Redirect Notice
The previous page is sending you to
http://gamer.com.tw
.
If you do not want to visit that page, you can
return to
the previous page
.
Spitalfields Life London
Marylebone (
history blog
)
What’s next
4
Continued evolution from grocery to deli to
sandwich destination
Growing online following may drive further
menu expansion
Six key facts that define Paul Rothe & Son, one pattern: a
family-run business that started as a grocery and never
══════════════════════════════
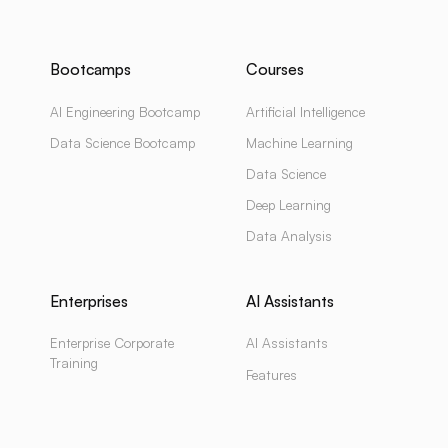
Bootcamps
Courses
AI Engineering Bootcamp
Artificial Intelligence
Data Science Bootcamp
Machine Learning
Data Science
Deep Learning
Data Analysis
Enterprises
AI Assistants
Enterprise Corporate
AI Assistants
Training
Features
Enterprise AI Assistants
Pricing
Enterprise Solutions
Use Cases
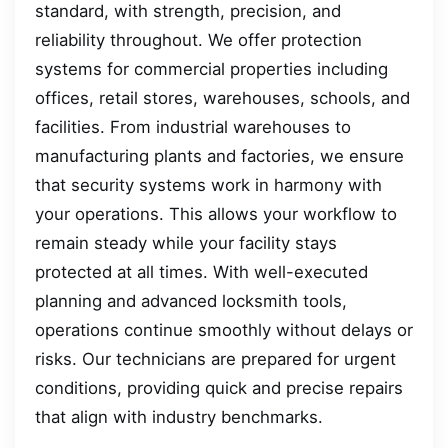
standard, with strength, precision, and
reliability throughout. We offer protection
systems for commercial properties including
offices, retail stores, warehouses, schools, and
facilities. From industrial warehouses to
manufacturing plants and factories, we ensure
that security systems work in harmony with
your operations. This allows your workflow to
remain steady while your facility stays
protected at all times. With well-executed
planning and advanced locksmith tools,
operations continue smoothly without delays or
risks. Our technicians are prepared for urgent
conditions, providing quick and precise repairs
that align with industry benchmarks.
══════════════════════════════
What you will do: Report each line of the material in which the string "that" occurs.

Answer box:
If you do not want to visit that page, you can
Six key facts that define Paul Rothe & Son, one pattern: a
family-run business that started as a grocery and never
that security systems work in harmony with
that align with industry benchmarks.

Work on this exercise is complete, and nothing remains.